Em um cenário alarmante, 417 milhões de crianças em países de baixa e média renda enfrentam privações severas em pelo menos duas áreas cruciais para seu desenvolvimento e bem-estar. Este número, divulgado em um relatório do Fundo das Nações Unidas para a Infância (Unicef) por ocasião do Dia Mundial da Criança, representa uma em cada cinco crianças vivendo nos 130 países analisados.
O estudo, intitulado “Situação Mundial das Crianças 2025: Erradicar a Pobreza Infantil”, busca avaliar a extensão da pobreza multidimensional, medindo privações em seis categorias essenciais: educação, saúde, moradia, nutrição, saneamento e água. A análise revela que 118 milhões de crianças em todo o mundo sofrem com três ou mais privações simultâneas, enquanto 17 milhões enfrentam quatro ou mais.
A diretora executiva do Unicef, Catherine Russell, enfatiza que as crianças que crescem na pobreza, privadas de direitos essenciais como boa nutrição, saneamento adequado e moradia, enfrentam consequências devastadoras para sua saúde e desenvolvimento. Ela acredita que este cenário pode ser transformado através do compromisso dos governos em erradicar a pobreza infantil por meio de políticas eficazes.
Apesar do quadro desafiador, o relatório indica uma melhora: a proporção de crianças enfrentando uma ou mais privações severas em países de baixa e média renda diminuiu de 51% em 2013 para 41% em 2023. Esse progresso é atribuído, em grande parte, à priorização dos direitos da criança em políticas públicas nacionais e planejamento econômico.
As maiores taxas de pobreza multidimensional infantil estão concentradas na África Subsaariana e no Sul da Ásia. No Chade, por exemplo, 64% das crianças enfrentam duas ou mais privações severas.
A desigualdade se manifesta de forma gritante no acesso ao saneamento básico. A falta de saneamento atinge 65% das crianças que vivem sem acesso a banheiros em países de baixa renda, 26% em países de renda média-baixa e 11% em países de renda média-alta. Essa carência aumenta a exposição das crianças a doenças graves, como diarreias e arboviroses.
O Unicef ressalta que, apesar dos conflitos, crises climáticas e ambientais e mudanças demográficas, ainda é possível avançar na erradicação da pobreza infantil. A Tanzânia, por exemplo, reduziu a pobreza infantil multidimensional em 46 pontos percentuais entre 2000 e 2023, impulsionada por programas de transferência de renda e empoderamento das famílias. Em Bangladesh, a pobreza infantil caiu 32 pontos percentuais no mesmo período, graças a iniciativas governamentais que ampliaram o acesso à educação e à eletricidade, melhoraram a qualidade das moradias e investiram em serviços de água e saneamento.

TAREFAS A REALIZAR:
a. Segundo o trecho sobre pobreza infantil, quantas crianças no mundo sofrem com três ou mais privações simultâneas?
b. Explique, conforme o trecho sobre pobreza infantil, a que se deve a redução da proporção de crianças com uma ou mais privações severas em países de baixa e média renda entre 2013 e 2023.
c. Enumere as categorias em que o estudo mencionado no trecho sobre pobreza infantil mede as privações.
Responda com base unicamente no trecho sobre pobreza infantil.

INFORMAÇÕES APRESENTADAS:
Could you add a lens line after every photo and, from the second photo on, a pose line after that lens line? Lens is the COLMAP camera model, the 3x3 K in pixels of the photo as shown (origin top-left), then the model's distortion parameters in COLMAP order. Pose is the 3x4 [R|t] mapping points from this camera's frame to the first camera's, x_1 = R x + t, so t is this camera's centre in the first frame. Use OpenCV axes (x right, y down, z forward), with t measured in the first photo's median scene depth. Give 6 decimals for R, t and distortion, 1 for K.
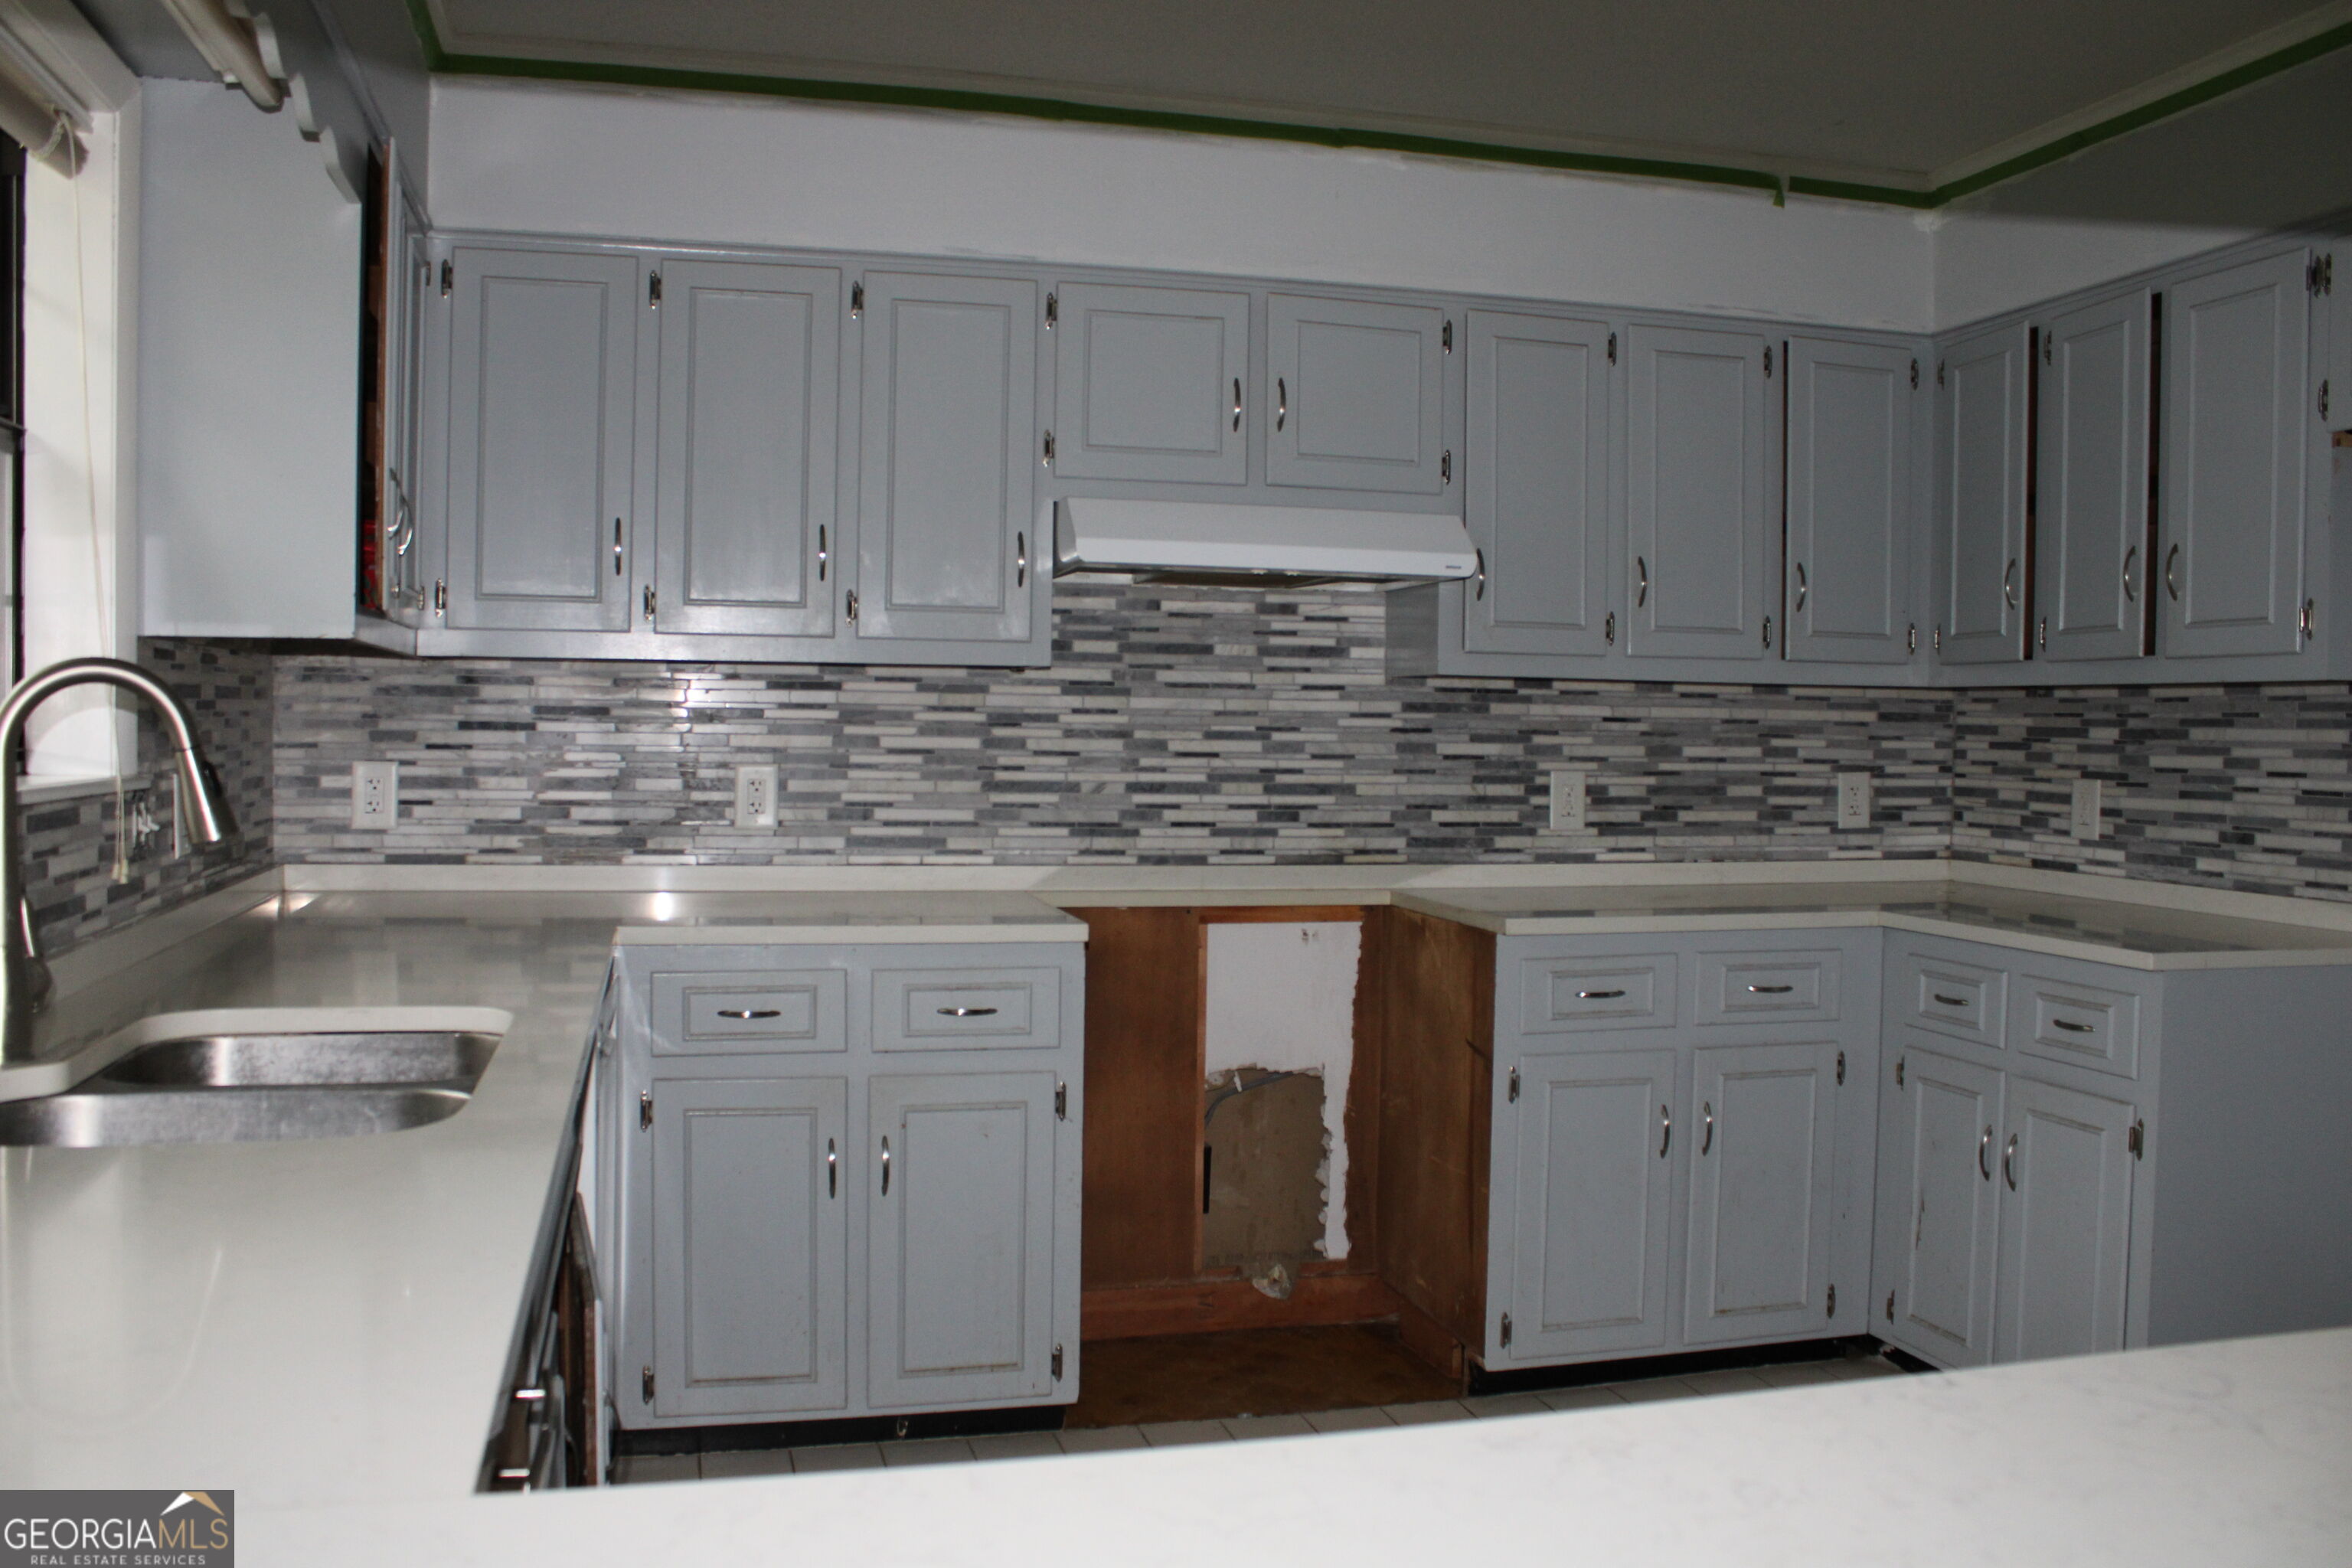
lens RADIAL K [[1943.3, 0, 1164.7], [0, 1943.3, 778.1], [0, 0, 1]] dist [-0.151740, 0.100376]
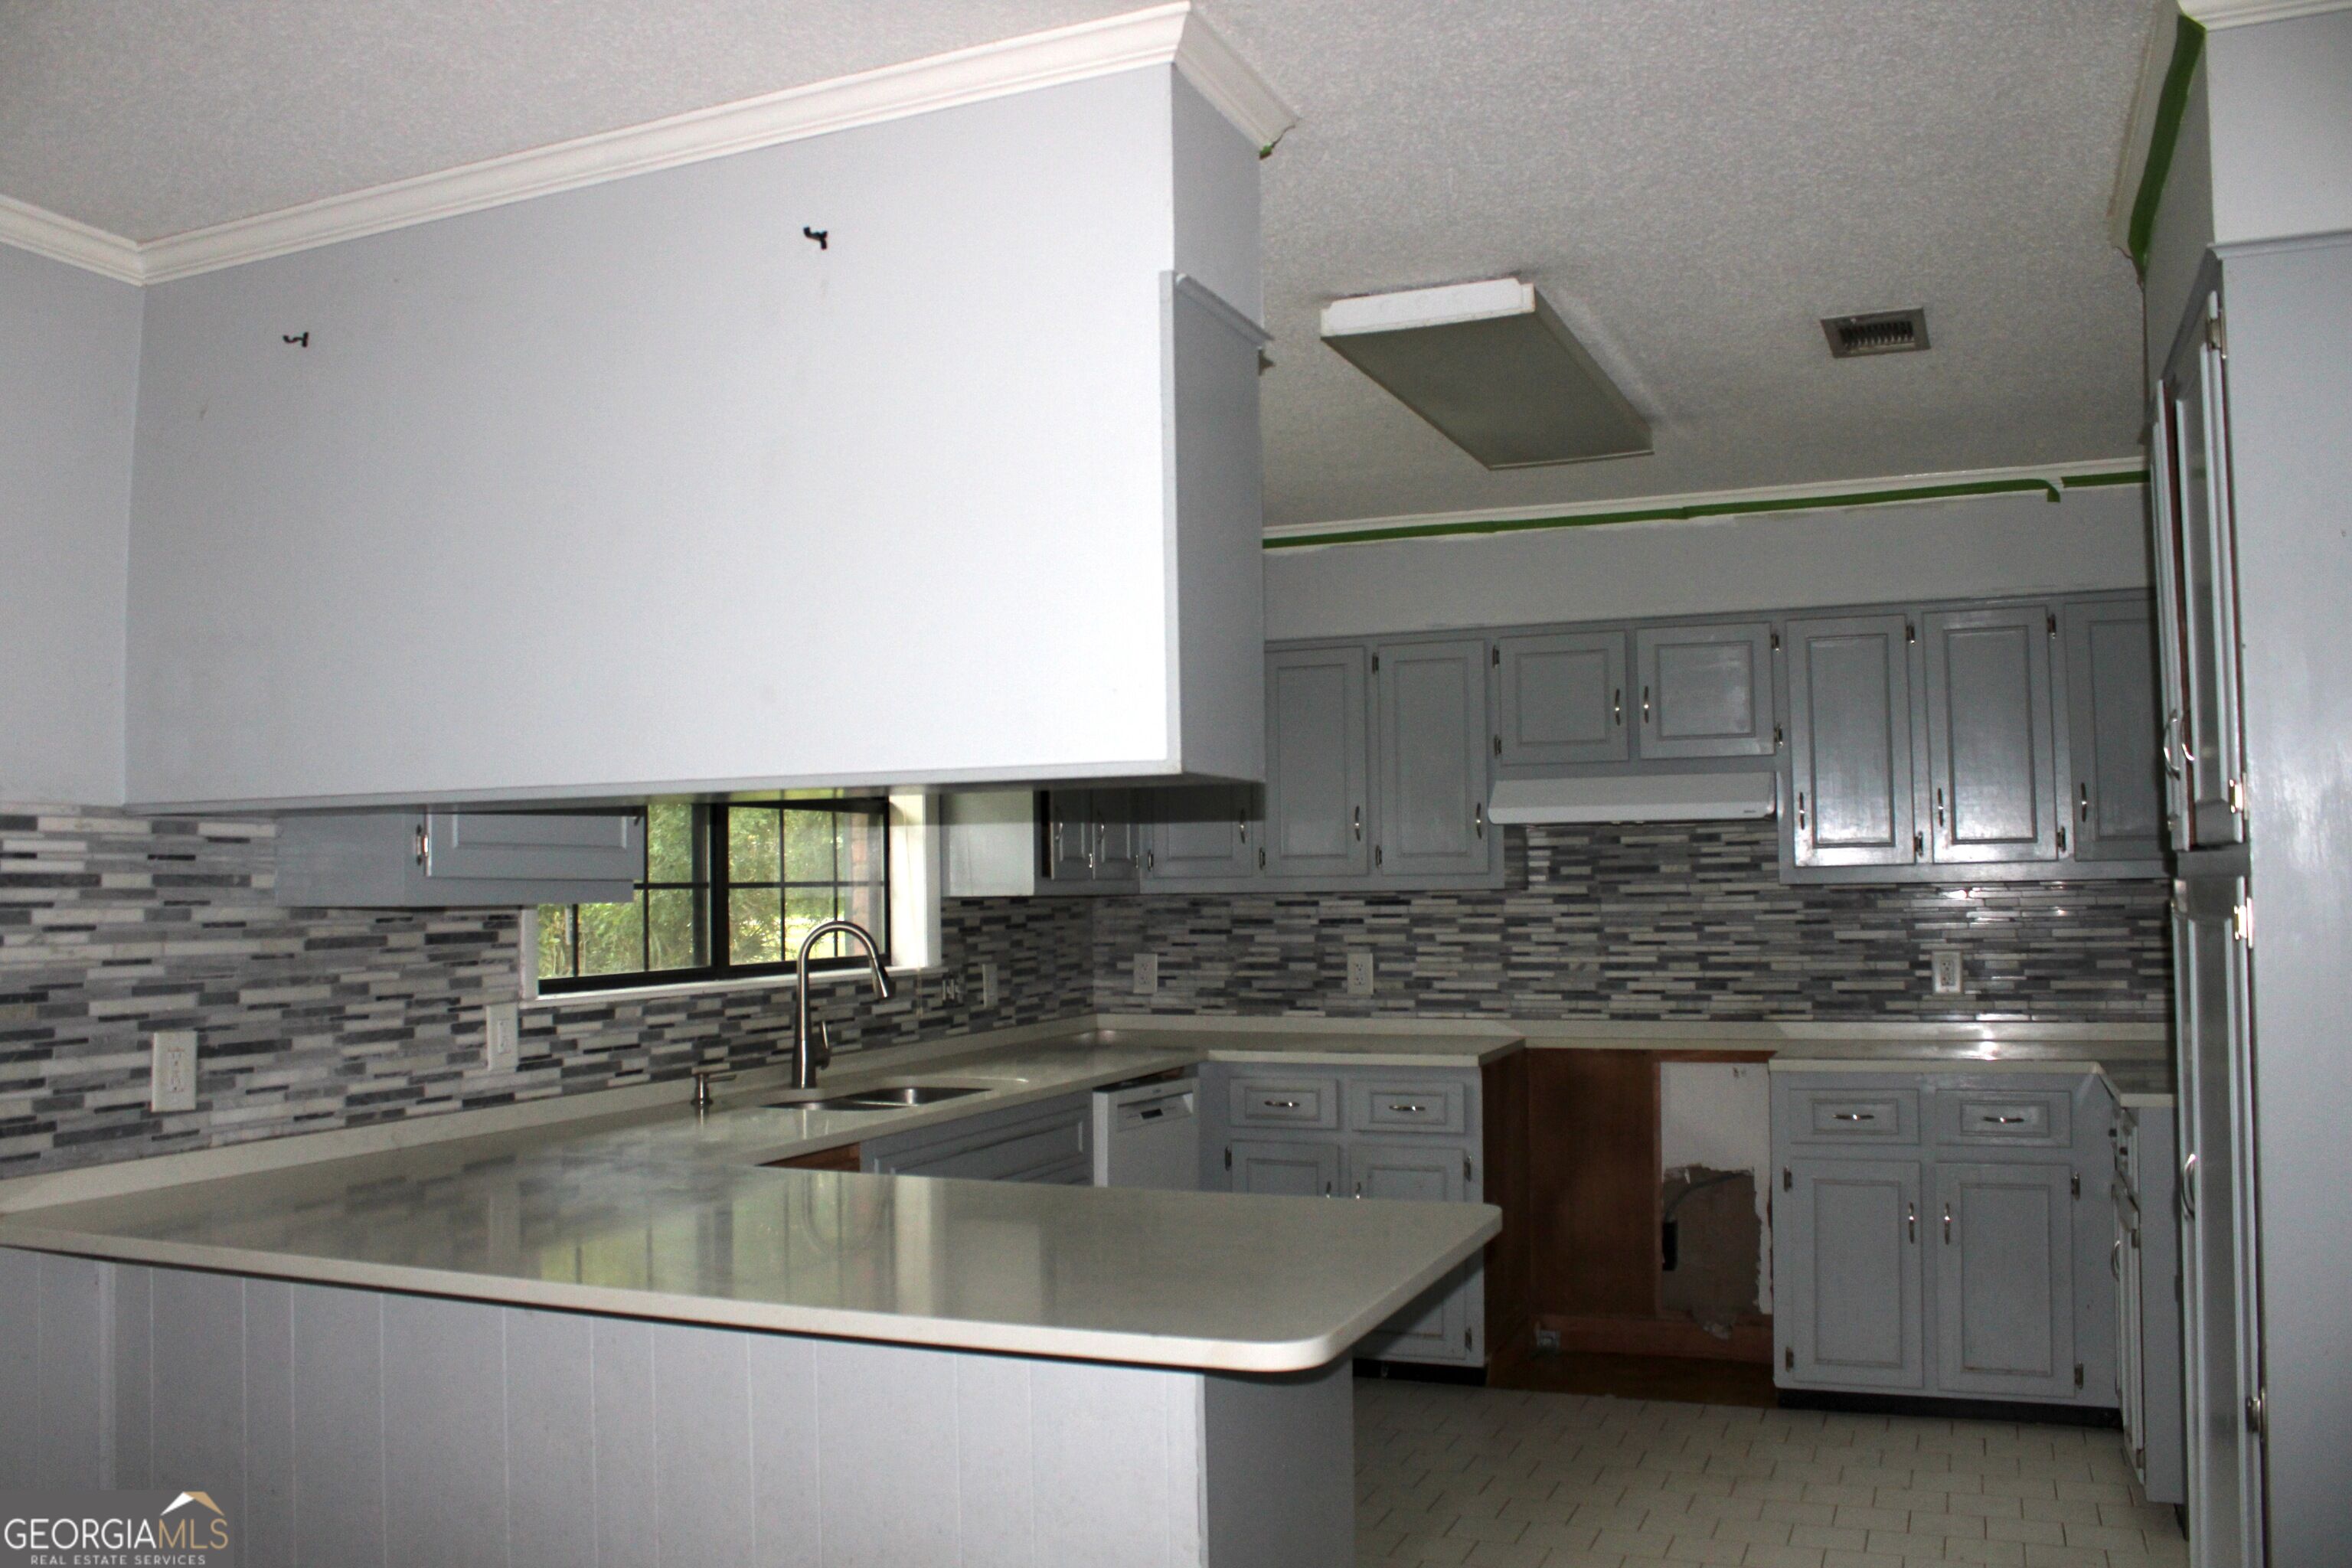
lens RADIAL K [[1943.3, 0, 1192.1], [0, 1943.3, 785.6], [0, 0, 1]] dist [-0.151740, 0.100376]
pose [[0.800935, -0.056001, -0.596126, 0.618077], [0.008640, 0.996594, -0.082013, -0.014629], [0.598689, 0.060537, 0.798691, -0.348275]]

RESPOSTAS DAS TAREFAS:
a. 118 milhões de crianças.

b. A proporção caiu de 51% para 41% sobretudo porque os direitos da criança passaram a ser priorizados nas políticas públicas nacionais e no planejamento econômico.

c. Educação, saúde, moradia, nutrição, saneamento e água.